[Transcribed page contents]

○ ○ ○ ○ ○

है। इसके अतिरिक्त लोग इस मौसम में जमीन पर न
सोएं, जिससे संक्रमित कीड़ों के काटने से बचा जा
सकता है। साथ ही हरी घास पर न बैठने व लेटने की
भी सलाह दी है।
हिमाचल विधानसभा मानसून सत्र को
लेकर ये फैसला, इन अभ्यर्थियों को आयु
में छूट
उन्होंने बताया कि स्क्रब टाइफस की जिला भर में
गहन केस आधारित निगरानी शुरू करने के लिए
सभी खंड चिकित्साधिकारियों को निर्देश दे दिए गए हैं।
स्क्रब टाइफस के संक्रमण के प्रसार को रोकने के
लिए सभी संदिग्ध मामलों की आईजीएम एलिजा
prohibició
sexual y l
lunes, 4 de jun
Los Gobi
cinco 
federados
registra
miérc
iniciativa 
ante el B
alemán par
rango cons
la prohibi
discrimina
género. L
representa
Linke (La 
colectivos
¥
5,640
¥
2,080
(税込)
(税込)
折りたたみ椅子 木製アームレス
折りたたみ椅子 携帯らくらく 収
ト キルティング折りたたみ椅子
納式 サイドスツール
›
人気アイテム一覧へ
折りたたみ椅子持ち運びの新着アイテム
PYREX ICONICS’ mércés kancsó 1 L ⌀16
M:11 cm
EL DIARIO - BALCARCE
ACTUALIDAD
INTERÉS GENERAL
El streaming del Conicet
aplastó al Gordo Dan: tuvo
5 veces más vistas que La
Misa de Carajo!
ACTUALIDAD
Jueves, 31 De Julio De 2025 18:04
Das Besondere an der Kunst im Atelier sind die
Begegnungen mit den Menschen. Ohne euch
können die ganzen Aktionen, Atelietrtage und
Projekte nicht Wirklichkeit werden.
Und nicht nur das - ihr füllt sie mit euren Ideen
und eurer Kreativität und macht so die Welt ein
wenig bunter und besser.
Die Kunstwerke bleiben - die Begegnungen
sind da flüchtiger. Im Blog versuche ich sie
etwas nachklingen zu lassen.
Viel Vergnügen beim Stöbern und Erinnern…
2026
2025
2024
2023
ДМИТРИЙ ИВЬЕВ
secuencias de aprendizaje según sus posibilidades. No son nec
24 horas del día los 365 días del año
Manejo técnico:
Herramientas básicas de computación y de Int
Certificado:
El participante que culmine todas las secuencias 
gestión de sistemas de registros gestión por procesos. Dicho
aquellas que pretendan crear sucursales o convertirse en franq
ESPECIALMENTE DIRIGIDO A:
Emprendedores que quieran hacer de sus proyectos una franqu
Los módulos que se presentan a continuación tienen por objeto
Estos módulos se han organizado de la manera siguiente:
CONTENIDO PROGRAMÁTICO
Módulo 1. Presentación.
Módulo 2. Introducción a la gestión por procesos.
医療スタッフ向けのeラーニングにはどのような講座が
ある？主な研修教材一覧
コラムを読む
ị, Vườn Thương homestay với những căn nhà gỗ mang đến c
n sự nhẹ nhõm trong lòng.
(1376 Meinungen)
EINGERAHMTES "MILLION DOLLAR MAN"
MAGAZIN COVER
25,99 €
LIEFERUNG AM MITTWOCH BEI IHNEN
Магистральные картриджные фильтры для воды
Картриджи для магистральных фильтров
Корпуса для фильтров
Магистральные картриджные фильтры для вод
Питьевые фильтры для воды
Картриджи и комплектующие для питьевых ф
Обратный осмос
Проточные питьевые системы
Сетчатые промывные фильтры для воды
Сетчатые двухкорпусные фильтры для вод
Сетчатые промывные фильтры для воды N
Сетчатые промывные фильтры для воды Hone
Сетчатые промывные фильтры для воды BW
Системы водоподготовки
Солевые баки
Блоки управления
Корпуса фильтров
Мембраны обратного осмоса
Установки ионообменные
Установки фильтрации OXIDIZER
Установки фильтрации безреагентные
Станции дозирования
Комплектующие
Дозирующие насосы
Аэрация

○ ○ ○ ○ ○

* Goal of the exercise: Convert all of the rows above into a numbered list with one line per item, omitting any blank lines.

* Solution for this problem:
1. है। इसके अतिरिक्त लोग इस मौसम में जमीन पर न
2. सोएं, जिससे संक्रमित कीड़ों के काटने से बचा जा
3. सकता है। साथ ही हरी घास पर न बैठने व लेटने की
4. भी सलाह दी है।
5. हिमाचल विधानसभा मानसून सत्र को
6. लेकर ये फैसला, इन अभ्यर्थियों को आयु
7. में छूट
8. उन्होंने बताया कि स्क्रब टाइफस की जिला भर में
9. गहन केस आधारित निगरानी शुरू करने के लिए
10. सभी खंड चिकित्साधिकारियों को निर्देश दे दिए गए हैं।
11. स्क्रब टाइफस के संक्रमण के प्रसार को रोकने के
12. लिए सभी संदिग्ध मामलों की आईजीएम एलिजा
13. prohibició
14. sexual y l
15. lunes, 4 de jun
16. Los Gobi
17. cinco 
18. federados
19. registra
20. miérc
21. iniciativa 
22. ante el B
23. alemán par
24. rango cons
25. la prohibi
26. discrimina
27. género. L
28. representa
29. Linke (La 
30. colectivos
31. ¥
32. 5,640
33. ¥
34. 2,080
35. (税込)
36. (税込)
37. 折りたたみ椅子 木製アームレス
38. 折りたたみ椅子 携帯らくらく 収
39. ト キルティング折りたたみ椅子
40. 納式 サイドスツール
41. ›
42. 人気アイテム一覧へ
43. 折りたたみ椅子持ち運びの新着アイテム
44. PYREX ICONICS’ mércés kancsó 1 L ⌀16
45. M:11 cm
46. EL DIARIO - BALCARCE
47. ACTUALIDAD
48. INTERÉS GENERAL
49. El streaming del Conicet
50. aplastó al Gordo Dan: tuvo
51. 5 veces más vistas que La
52. Misa de Carajo!
53. ACTUALIDAD
54. Jueves, 31 De Julio De 2025 18:04
55. Das Besondere an der Kunst im Atelier sind die
56. Begegnungen mit den Menschen. Ohne euch
57. können die ganzen Aktionen, Atelietrtage und
58. Projekte nicht Wirklichkeit werden.
59. Und nicht nur das - ihr füllt sie mit euren Ideen
60. und eurer Kreativität und macht so die Welt ein
61. wenig bunter und besser.
62. Die Kunstwerke bleiben - die Begegnungen
63. sind da flüchtiger. Im Blog versuche ich sie
64. etwas nachklingen zu lassen.
65. Viel Vergnügen beim Stöbern und Erinnern…
66. 2026
67. 2025
68. 2024
69. 2023
70. ДМИТРИЙ ИВЬЕВ
71. secuencias de aprendizaje según sus posibilidades. No son nec
72. 24 horas del día los 365 días del año
73. Manejo técnico:
74. Herramientas básicas de computación y de Int
75. Certificado:
76. El participante que culmine todas las secuencias 
77. gestión de sistemas de registros gestión por procesos. Dicho
78. aquellas que pretendan crear sucursales o convertirse en franq
79. ESPECIALMENTE DIRIGIDO A:
80. Emprendedores que quieran hacer de sus proyectos una franqu
81. Los módulos que se presentan a continuación tienen por objeto
82. Estos módulos se han organizado de la manera siguiente:
83. CONTENIDO PROGRAMÁTICO
84. Módulo 1. Presentación.
85. Módulo 2. Introducción a la gestión por procesos.
86. 医療スタッフ向けのeラーニングにはどのような講座が
87. ある？主な研修教材一覧
88. コラムを読む
89. ị, Vườn Thương homestay với những căn nhà gỗ mang đến c
90. n sự nhẹ nhõm trong lòng.
91. (1376 Meinungen)
92. EINGERAHMTES "MILLION DOLLAR MAN"
93. MAGAZIN COVER
94. 25,99 €
95. LIEFERUNG AM MITTWOCH BEI IHNEN
96. Магистральные картриджные фильтры для воды
97. Картриджи для магистральных фильтров
98. Корпуса для фильтров
99. Магистральные картриджные фильтры для вод
100. Питьевые фильтры для воды
101. Картриджи и комплектующие для питьевых ф
102. Обратный осмос
103. Проточные питьевые системы
104. Сетчатые промывные фильтры для воды
105. Сетчатые двухкорпусные фильтры для вод
106. Сетчатые промывные фильтры для воды N
107. Сетчатые промывные фильтры для воды Hone
108. Сетчатые промывные фильтры для воды BW
109. Системы водоподготовки
110. Солевые баки
111. Блоки управления
112. Корпуса фильтров
113. Мембраны обратного осмоса
114. Установки ионообменные
115. Установки фильтрации OXIDIZER
116. Установки фильтрации безреагентные
117. Станции дозирования
118. Комплектующие
119. Дозирующие насосы
120. Аэрация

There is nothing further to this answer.